What you will do
Set down exactly the lines in the records below that run from the line with "focal_35mm: 38" to the line with "exposure_s: 1/51", inclusive, and nothing more.
Top of Records to process
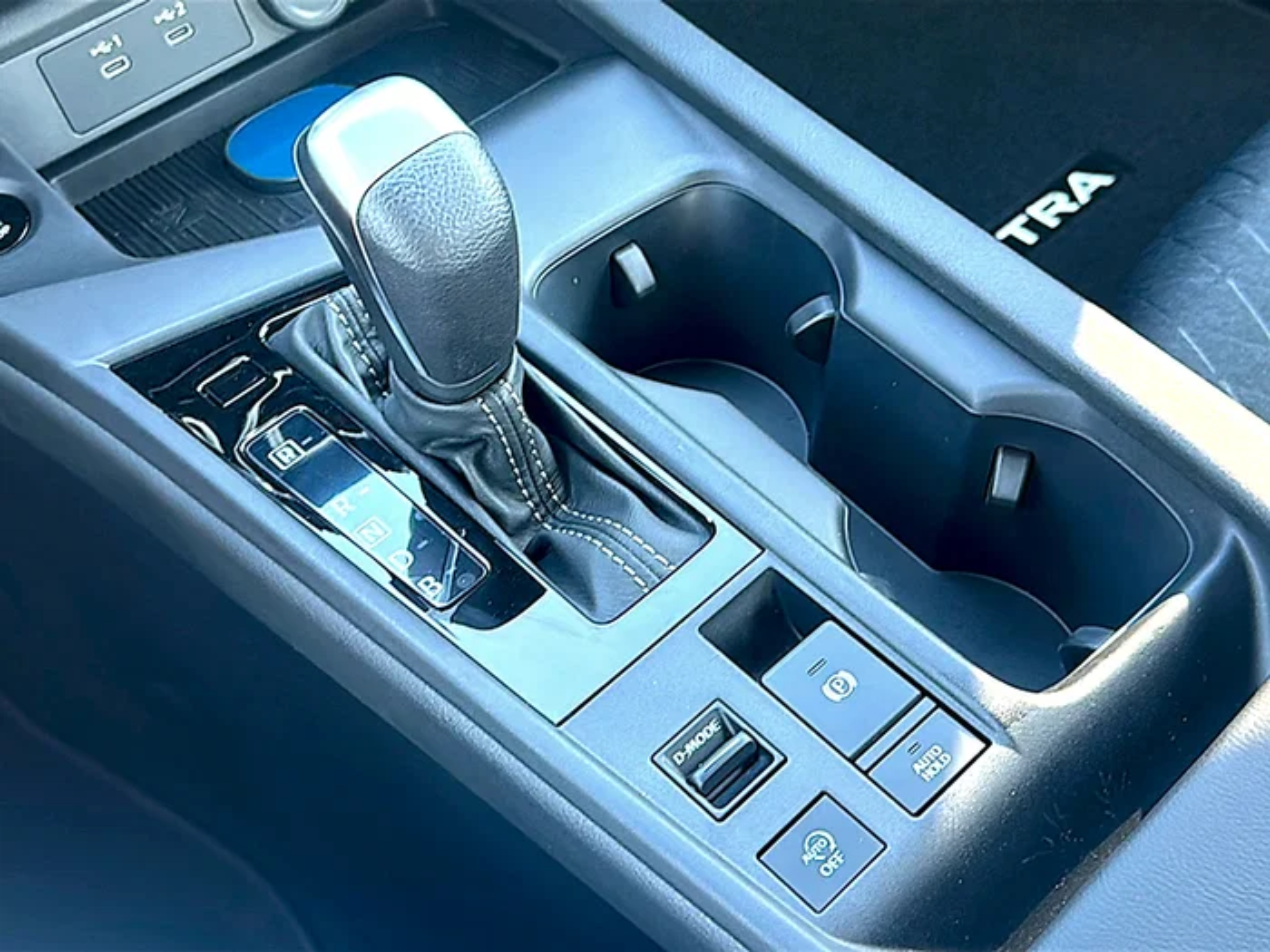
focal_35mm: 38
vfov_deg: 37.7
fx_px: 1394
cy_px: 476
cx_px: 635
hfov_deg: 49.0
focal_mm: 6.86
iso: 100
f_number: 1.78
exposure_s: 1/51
Bottom of Records to process
Top of Records to process
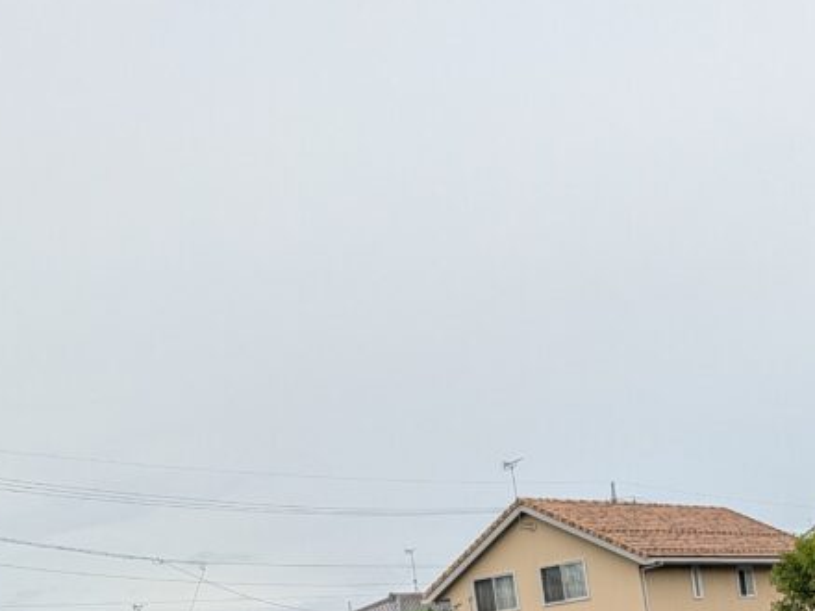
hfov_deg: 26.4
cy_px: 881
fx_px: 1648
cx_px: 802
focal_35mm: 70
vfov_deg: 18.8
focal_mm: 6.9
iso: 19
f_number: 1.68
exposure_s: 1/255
Bottom of Records to process
Top of Records to process
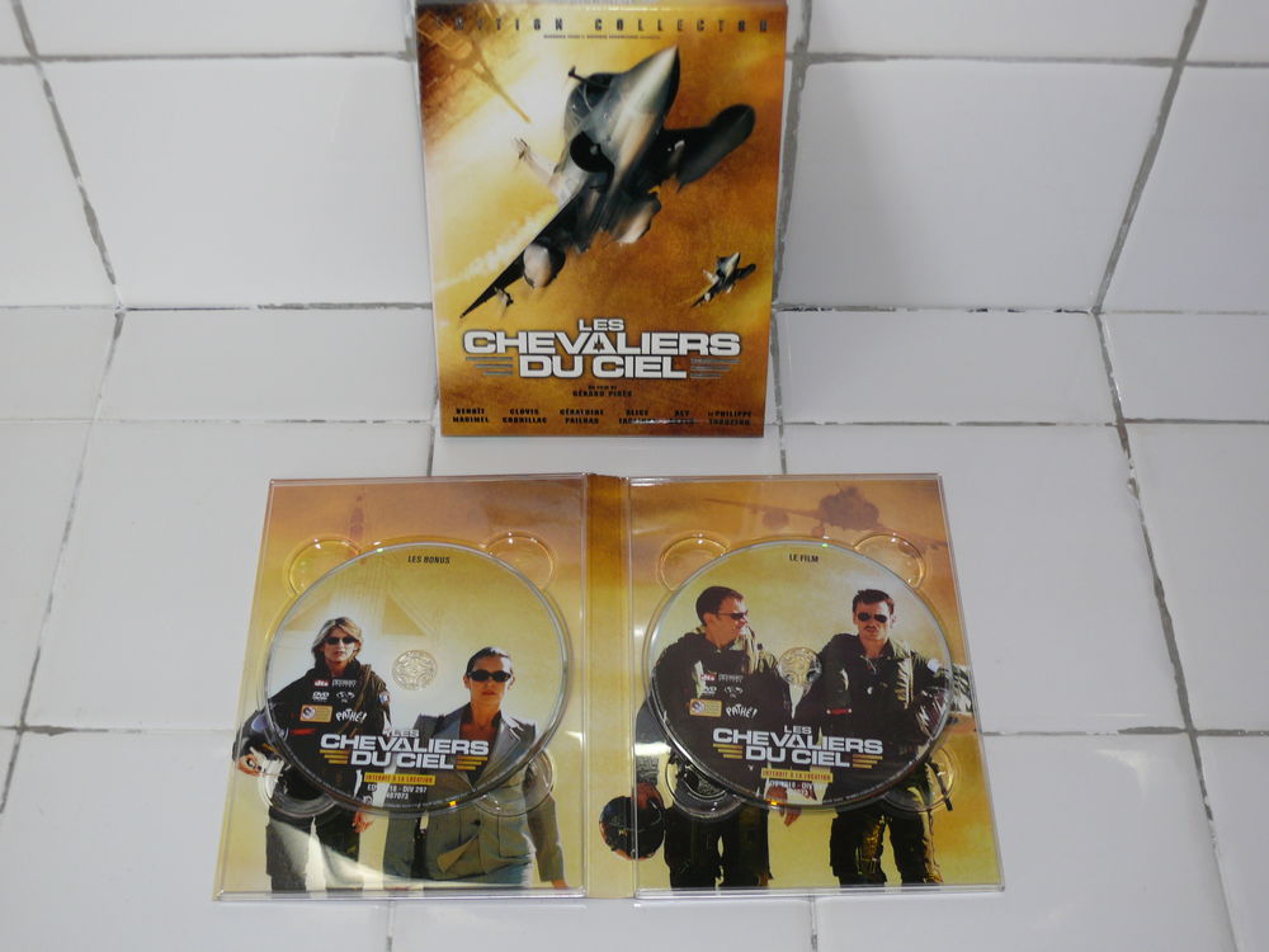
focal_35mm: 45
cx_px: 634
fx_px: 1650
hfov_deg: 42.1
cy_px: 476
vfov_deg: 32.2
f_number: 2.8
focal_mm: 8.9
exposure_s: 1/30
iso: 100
Bottom of Records to process
Response to this task
focal_35mm: 38
vfov_deg: 37.7
fx_px: 1394
cy_px: 476
cx_px: 635
hfov_deg: 49.0
focal_mm: 6.86
iso: 100
f_number: 1.78
exposure_s: 1/51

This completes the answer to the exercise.